#### Do this
In the listing, rewrite the lines from the one with "family: Dryopteridaceae" up to and including the one with "scientific name: Turdus migratorius", changing "common name" to "vernacular name" and leaving everything else unchanged. Give only those lines.

#### Data provided
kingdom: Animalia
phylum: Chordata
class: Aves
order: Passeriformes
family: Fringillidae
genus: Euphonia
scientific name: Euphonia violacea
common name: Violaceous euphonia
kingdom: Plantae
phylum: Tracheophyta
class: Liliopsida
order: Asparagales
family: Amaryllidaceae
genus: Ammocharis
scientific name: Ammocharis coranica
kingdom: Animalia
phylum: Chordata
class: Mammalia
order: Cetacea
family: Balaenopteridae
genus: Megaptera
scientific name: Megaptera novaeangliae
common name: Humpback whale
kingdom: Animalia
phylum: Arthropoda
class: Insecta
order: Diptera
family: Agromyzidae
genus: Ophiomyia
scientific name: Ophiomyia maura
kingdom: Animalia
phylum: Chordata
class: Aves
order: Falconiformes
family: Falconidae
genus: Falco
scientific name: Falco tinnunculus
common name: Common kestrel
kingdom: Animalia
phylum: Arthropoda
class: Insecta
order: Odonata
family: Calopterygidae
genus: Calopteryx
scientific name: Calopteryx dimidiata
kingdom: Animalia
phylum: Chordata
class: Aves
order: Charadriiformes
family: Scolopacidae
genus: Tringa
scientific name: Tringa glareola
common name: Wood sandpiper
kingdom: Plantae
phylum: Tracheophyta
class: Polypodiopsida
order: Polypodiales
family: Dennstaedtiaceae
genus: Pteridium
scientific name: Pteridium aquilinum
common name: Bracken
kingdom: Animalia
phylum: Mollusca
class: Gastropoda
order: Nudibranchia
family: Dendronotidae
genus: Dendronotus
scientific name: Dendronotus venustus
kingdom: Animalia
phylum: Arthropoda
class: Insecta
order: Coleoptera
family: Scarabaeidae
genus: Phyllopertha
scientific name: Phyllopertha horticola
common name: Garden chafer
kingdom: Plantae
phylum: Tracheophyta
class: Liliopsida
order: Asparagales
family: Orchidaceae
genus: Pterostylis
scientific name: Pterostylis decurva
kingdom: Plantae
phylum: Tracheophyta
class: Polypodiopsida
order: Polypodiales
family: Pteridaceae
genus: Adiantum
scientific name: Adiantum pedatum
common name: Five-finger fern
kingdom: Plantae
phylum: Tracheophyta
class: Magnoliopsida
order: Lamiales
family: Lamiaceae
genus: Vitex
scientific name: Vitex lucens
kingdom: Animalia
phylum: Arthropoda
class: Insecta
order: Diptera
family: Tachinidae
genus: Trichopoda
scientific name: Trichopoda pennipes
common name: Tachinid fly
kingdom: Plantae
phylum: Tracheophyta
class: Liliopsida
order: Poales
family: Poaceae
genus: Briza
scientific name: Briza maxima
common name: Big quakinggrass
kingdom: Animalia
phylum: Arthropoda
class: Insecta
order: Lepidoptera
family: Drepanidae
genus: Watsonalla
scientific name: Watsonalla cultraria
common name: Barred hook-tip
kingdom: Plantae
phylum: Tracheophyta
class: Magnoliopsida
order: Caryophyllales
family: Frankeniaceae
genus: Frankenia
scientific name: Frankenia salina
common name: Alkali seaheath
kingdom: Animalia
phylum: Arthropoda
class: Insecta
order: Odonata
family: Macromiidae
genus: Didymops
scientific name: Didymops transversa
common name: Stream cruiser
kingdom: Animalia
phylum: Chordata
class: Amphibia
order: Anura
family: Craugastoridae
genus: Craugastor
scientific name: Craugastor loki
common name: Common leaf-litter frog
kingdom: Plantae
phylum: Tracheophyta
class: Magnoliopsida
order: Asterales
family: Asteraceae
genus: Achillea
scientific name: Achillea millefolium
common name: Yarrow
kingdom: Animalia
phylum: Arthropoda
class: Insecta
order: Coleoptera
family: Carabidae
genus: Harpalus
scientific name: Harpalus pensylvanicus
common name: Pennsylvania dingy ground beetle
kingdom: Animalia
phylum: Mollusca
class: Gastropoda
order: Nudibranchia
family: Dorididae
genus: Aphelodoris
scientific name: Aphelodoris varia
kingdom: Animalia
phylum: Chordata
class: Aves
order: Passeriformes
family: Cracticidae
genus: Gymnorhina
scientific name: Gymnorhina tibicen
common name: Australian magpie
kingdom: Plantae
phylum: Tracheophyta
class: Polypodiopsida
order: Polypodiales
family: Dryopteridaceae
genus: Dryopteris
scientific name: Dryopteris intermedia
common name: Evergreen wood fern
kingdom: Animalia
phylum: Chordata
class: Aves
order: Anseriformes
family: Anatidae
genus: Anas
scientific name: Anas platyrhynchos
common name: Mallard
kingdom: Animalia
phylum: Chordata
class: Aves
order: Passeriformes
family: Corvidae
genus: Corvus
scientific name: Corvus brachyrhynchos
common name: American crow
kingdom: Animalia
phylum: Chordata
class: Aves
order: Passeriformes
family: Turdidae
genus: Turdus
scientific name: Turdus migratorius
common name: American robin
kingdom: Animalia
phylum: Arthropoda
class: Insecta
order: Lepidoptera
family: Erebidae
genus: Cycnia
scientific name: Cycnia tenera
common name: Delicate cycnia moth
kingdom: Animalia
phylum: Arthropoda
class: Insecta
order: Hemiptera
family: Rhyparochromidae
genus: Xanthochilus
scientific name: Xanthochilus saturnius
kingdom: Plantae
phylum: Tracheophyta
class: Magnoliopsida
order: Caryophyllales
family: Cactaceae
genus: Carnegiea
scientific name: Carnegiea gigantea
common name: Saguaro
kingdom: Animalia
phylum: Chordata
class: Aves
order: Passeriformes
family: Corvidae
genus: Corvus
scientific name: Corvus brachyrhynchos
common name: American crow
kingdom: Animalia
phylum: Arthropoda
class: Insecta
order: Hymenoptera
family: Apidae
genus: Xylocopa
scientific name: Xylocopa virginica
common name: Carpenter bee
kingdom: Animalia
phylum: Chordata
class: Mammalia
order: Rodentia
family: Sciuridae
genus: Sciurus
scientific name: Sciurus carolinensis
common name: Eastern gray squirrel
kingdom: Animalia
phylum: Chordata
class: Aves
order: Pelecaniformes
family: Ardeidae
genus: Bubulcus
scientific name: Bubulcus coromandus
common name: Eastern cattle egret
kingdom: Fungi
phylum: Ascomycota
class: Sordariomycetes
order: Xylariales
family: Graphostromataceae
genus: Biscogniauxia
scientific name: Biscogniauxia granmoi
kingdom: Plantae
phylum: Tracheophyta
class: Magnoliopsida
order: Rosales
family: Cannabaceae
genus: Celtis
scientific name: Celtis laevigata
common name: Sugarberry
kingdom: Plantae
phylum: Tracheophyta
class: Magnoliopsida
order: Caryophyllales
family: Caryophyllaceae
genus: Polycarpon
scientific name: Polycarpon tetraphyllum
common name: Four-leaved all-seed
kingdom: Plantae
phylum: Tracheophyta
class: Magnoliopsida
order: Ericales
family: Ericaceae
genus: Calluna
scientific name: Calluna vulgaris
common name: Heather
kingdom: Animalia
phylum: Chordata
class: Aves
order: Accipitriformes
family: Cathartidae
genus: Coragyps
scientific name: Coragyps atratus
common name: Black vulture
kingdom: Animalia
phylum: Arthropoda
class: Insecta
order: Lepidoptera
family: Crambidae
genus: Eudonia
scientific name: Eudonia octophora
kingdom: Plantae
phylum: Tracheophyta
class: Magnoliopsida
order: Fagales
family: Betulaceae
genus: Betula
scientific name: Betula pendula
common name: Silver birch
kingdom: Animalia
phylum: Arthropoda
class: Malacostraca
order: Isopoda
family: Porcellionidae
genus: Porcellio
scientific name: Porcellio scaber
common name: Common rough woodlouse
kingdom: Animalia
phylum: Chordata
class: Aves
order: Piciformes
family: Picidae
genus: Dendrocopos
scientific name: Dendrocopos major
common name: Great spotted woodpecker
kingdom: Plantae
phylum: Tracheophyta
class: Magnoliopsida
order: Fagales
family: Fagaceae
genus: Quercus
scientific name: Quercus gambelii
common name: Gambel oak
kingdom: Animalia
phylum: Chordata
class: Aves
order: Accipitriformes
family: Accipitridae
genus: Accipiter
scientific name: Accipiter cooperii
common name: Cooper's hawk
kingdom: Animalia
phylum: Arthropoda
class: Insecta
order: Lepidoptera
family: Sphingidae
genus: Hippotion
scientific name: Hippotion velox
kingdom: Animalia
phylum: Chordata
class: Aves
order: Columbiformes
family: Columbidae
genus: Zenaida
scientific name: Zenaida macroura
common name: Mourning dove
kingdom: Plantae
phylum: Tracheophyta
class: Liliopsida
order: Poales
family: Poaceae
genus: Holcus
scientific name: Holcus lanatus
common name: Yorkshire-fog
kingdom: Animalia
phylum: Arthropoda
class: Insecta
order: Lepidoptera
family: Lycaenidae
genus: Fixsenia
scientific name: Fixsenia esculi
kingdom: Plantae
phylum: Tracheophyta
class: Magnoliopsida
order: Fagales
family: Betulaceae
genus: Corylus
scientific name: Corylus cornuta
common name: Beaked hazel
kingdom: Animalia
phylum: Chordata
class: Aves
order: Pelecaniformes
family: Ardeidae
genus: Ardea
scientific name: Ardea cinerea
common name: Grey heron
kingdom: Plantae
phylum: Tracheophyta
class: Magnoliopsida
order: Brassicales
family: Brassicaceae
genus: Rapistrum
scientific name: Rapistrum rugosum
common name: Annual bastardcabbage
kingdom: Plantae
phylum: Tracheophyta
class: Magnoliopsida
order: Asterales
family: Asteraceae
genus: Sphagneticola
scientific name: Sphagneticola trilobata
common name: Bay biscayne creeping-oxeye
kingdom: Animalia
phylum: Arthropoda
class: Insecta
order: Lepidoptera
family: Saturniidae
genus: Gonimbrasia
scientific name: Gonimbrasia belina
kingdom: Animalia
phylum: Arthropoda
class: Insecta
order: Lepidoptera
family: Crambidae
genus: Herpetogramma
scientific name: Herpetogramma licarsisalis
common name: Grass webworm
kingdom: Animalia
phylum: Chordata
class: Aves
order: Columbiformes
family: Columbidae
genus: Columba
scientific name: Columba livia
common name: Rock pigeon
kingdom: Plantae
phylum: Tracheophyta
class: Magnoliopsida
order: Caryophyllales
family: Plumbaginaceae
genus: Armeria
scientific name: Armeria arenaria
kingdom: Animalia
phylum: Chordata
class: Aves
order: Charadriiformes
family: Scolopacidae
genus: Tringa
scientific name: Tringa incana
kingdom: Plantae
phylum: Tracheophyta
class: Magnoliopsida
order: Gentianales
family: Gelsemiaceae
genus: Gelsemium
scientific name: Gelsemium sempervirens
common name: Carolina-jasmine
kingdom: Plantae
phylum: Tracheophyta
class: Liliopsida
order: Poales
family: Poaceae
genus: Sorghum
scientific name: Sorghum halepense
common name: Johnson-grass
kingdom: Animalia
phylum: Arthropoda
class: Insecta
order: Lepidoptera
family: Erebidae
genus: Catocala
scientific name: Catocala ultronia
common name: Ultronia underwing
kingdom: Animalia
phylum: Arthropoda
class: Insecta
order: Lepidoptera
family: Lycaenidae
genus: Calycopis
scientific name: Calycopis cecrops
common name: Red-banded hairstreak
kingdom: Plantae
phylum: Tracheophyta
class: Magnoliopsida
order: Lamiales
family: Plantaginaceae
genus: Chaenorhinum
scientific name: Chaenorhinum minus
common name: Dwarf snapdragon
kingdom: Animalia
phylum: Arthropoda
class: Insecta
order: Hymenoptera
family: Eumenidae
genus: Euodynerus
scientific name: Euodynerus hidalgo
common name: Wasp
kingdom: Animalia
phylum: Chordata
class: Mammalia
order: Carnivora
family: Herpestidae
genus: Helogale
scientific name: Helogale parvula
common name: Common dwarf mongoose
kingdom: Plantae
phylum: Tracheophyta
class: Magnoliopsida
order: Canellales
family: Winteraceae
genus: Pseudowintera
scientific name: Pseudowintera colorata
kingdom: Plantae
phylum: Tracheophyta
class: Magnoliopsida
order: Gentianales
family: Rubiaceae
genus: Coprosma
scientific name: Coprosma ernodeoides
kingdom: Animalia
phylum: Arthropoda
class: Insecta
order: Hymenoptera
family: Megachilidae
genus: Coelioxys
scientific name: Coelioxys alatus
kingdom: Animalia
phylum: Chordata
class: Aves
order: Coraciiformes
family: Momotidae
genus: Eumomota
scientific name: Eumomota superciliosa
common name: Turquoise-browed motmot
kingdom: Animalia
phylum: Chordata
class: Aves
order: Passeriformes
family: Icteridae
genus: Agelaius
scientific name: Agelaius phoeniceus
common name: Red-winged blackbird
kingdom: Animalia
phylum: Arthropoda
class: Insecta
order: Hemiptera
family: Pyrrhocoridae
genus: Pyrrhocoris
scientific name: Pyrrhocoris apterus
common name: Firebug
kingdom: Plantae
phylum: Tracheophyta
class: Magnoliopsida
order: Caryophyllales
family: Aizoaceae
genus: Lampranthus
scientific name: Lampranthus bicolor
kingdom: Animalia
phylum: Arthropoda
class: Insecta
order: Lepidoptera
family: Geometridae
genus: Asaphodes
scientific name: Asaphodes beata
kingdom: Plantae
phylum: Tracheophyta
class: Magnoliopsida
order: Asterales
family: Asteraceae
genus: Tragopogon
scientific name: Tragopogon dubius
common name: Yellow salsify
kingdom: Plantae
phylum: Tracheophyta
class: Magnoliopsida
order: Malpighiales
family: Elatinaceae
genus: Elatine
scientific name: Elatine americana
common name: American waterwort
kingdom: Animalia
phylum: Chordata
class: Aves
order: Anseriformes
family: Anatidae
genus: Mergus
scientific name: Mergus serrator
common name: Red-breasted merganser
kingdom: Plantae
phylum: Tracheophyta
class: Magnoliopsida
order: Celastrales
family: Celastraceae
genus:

#### Answer
family: Dryopteridaceae
genus: Dryopteris
scientific name: Dryopteris intermedia
vernacular name: Evergreen wood fern
kingdom: Animalia
phylum: Chordata
class: Aves
order: Anseriformes
family: Anatidae
genus: Anas
scientific name: Anas platyrhynchos
vernacular name: Mallard
kingdom: Animalia
phylum: Chordata
class: Aves
order: Passeriformes
family: Corvidae
genus: Corvus
scientific name: Corvus brachyrhynchos
vernacular name: American crow
kingdom: Animalia
phylum: Chordata
class: Aves
order: Passeriformes
family: Turdidae
genus: Turdus
scientific name: Turdus migratorius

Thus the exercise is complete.